3. Relieving the Paper Backlog

Paper forms and processes can feel a little too administrative, and this can deter employees from participating in safety programs.

By bringing everything online – again, through a purpose-built mobile app – businesses make it easier for workers and supervisors alike to complete safety forms, surveys, tracking logs, and more. And when processes are easy, workers are more inclined to engage and participate.

This is particularly important when it comes to your OSHA 300 log of recordable incidents, which you are required to post each year. Though supervisors must fill out incident report forms when required, the pen and paper process can be time-consuming, repetitive, and frustrating. This is a recipe for disengaged supervisors, and how can supervisors engage their workers if they aren’t engaged themselves?

(Learn more about the Benefits of Expedited EHS Reporting.)

Bringing incident reporting online allows forms to be completed on a mobile device and immediately shared with management. It relieves them of the additional administrative burden and makes the reporting process quick and straightforward. This allows supervisors to spend more of their time focused on what really matters: their workers. It also results in more accurate data, the ability to monitor that data in real time, and the ability to share easy-to-interpret reports with key stakeholders like workers, company management, and even customers.

Assessing Successes and Identifying Areas for Improvement

This isn’t to say that businesses can simply implement tech-based solutions to help boost employee engagement and call it a day. After any new initiative is rolled out, you'll need to ask two critical questions on a regular basis:

  • What’s working?
  • What do we need to change, improve, or eliminate?

A key part of this – and, indeed, of employee engagement as a whole – is establishing a transparent culture that welcomes and encourages feedback from workers at all levels. And while this feedback can be given via technology, it’s also nice to have face-to-face communication.

Feedback loops are a great way to determine whether the technological solutions you’ve introduced are having the desired impact. Cord Himelstein, VP of marketing for HALO Recognition, describes the concept behind them: “Give people feedback about their actions in a timely manner without fear of reprisal, and it gives them a healthy opportunity to work toward better behaviors.”

He suggests four ways to make a successful positive feedback loop in the workplace:

  1. Create a safe space that’s free of judgment and prejudice – and make sure all workers know it
  2. Lead by listening and hold all reactions until you have a full picture of the situation
  3. Provide feedback in person, as putting in time with people helps cultivate a trusting relationship
  4. Control your emotions (but don’t suppress them) by creating some headspace between your emotional and rational brains

Engagement is difficult to quantify, but both surveys and one-on-ones can help measure employee feelings related to how engaged (or not) they feel.
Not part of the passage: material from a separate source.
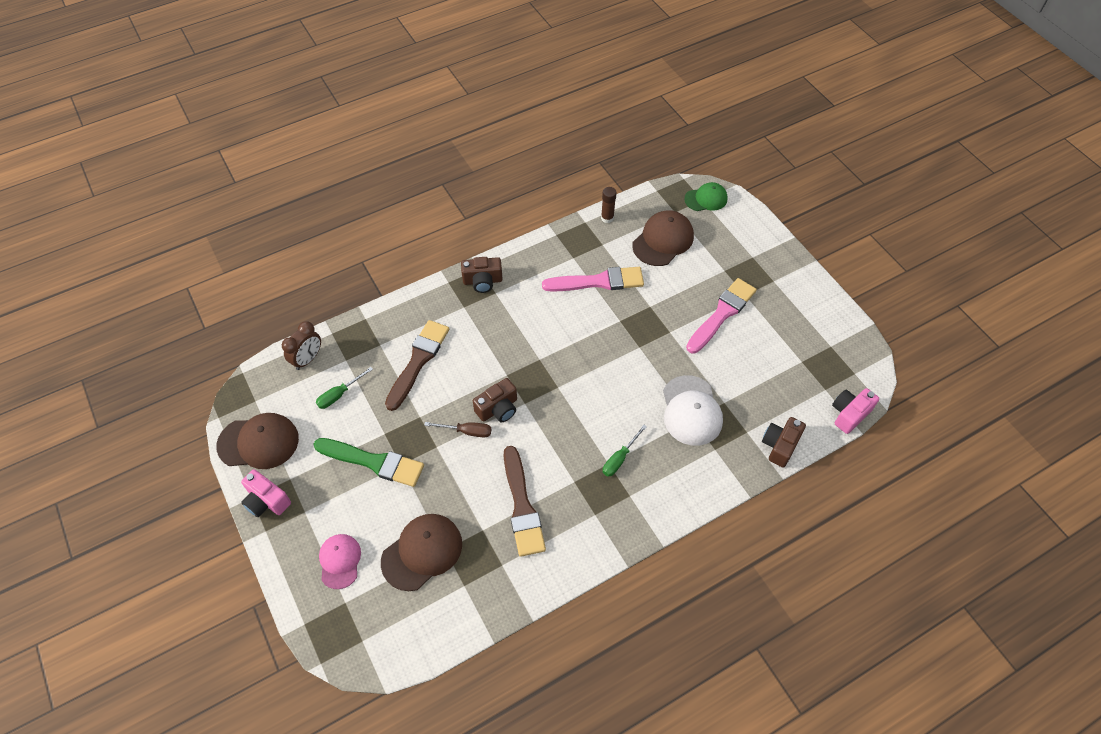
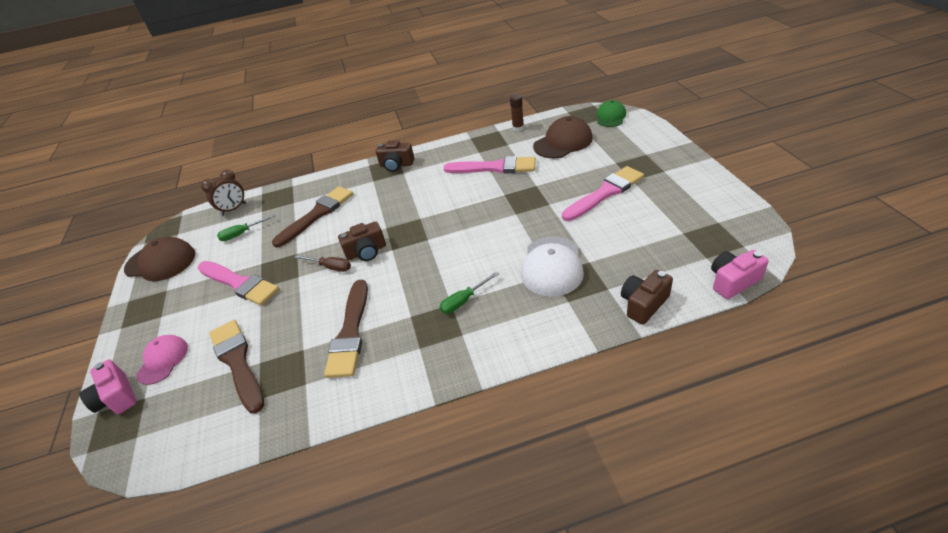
camera: 20 degrees right, 15 degrees down
pink camera [241,469,291,517] -> pink camera moved to [79,360,137,414]
green brush [313,438,424,487] -> pink brush [198,261,279,306]
brown cap [381,514,462,591] -> brown brush [209,320,264,414]
green cap [684,182,728,211] -> green cap turned 75 degrees counterclockwise [597,100,626,127]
It’s important to gather the data before you implement new initiatives, as this gives you a starting point to compare to. Then, survey employees three months, six months, and perhaps also a year after your solution was introduced. Ideally, you’ll see an improvement in the level of reported engagement with workplace safety. If you’re not seeing this, you need to look deeper at the reasons why and make the necessary changes.

Final Words

Workplace safety isn't the most engaging subject, so it can be challenging to get workers engaged with it.

Employees too often feel that their opinions and ideas don’t matter, or report a concern and see no action taken. Using technology to recognize safe behaviors, streamline and improve communication, and move tedious administrative tasks online can help boost worker engagement in safety initiatives and contribute to a stronger culture of safety.